## Start Page
Apple Data Detectors
The target: Working with information inside user documents
Our first step in designing intelligent software agents was to find a user problem that needed solving, and one where intelligent agents would add value. In an investigation of how people file information on their computer-based "desktops" , we discovered that a common complaint of users is that they cannot easily take action on the structured information found in everyday documents. By structured information we mean data recognizable by a grammar. Ordinary documents are full of such structured information: phone numbers, fax numbers, street addresses, email addresses, email signatures, abstracts, tables of contents, lists of references, tables, figures, captions, meeting announcements, Web addresses, and so forth. In addition, there are countless domain-specific structures such as ISBN numbers, stock symbols, chemical structures, mathematical equations and so forth. These structures are not only relevant to users, but are also recognizable by present day parsing technologies. The type of a structure can be used to identify appropriate actions that might be carried out on the structure — place a meeting on a calendar, add an address to an address book, dial a phone number, open a URL, find the current price of a stock, file an ISBN number, compile a list of abstracts, and so forth. The system we developed to enable people to work more fluidly with structured information is called Apple Data Detectors.
## End Page
## Start Data provided
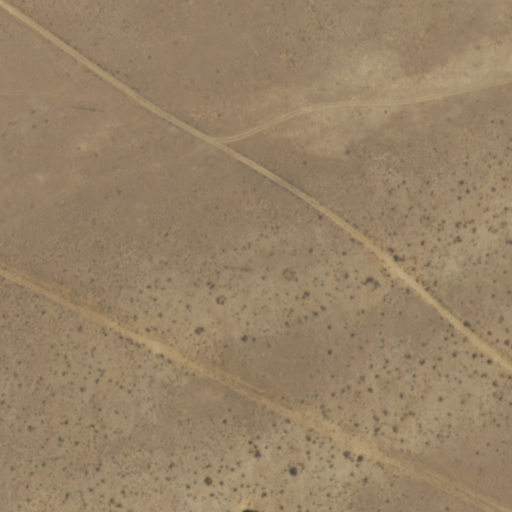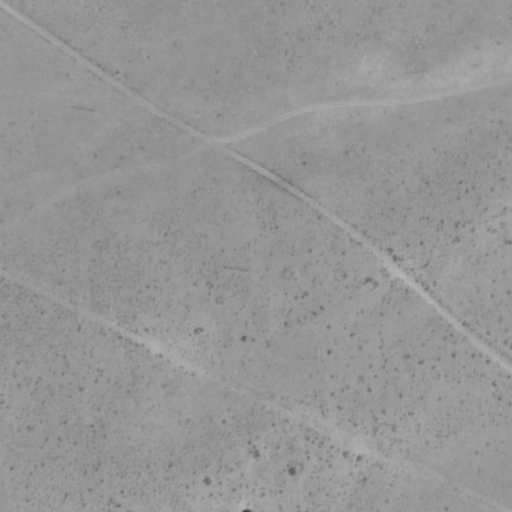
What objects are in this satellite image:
road: (263, 211)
## End Data provided
**Task requirements**
[1] Translate this sentence from the passage on Apple Data Detectors into Spanish: "By structured information we mean data recognizable by a grammar."
[2] Extend the passage on Apple Data Detectors by writing what comes next after its final sentence.
The material placed after the passage on Apple Data Detectors is separate from that passage.

**Expected responses**
[1] Por información estructurada entendemos datos reconocibles mediante una gramática.

[2]
Apple Data Detectors supports a wide range of uses. Think of all the structured information in the documents that you work with: in addition to the ones already mentioned, there are bibliography items, forms (such as travel expense forms, non-disclosure agreements), executive summaries — and most important, many domain-specific kinds of data such as legal boilerplate, customer orders, library search requests, and so forth, for which specific detectors can be created.
To use Apple Data Detectors, the user selects a region of a document that has some information of interest (as in the examples mentioned above). Pressing a modifier key and the mouse button instructs Apple Data Detectors to analyze the data within the selected region and find all structures for which it has grammars. It then offers the user appropriate actions for each structure (see Figure 1). For example, if the user is reading email and comes across a seminar announcement that he or she would like to put on a calendar, Apple Data Detectors parses the relevant information within the selected text, including the meeting's meeting room, time, and date, and puts these data in the appropriate fields on the calendar.
The user can select a whole document or part of a document; he or she does not have to make a careful selection; the grammars will find any embedded structures they know about within the selection and make an appropriate offering of actions.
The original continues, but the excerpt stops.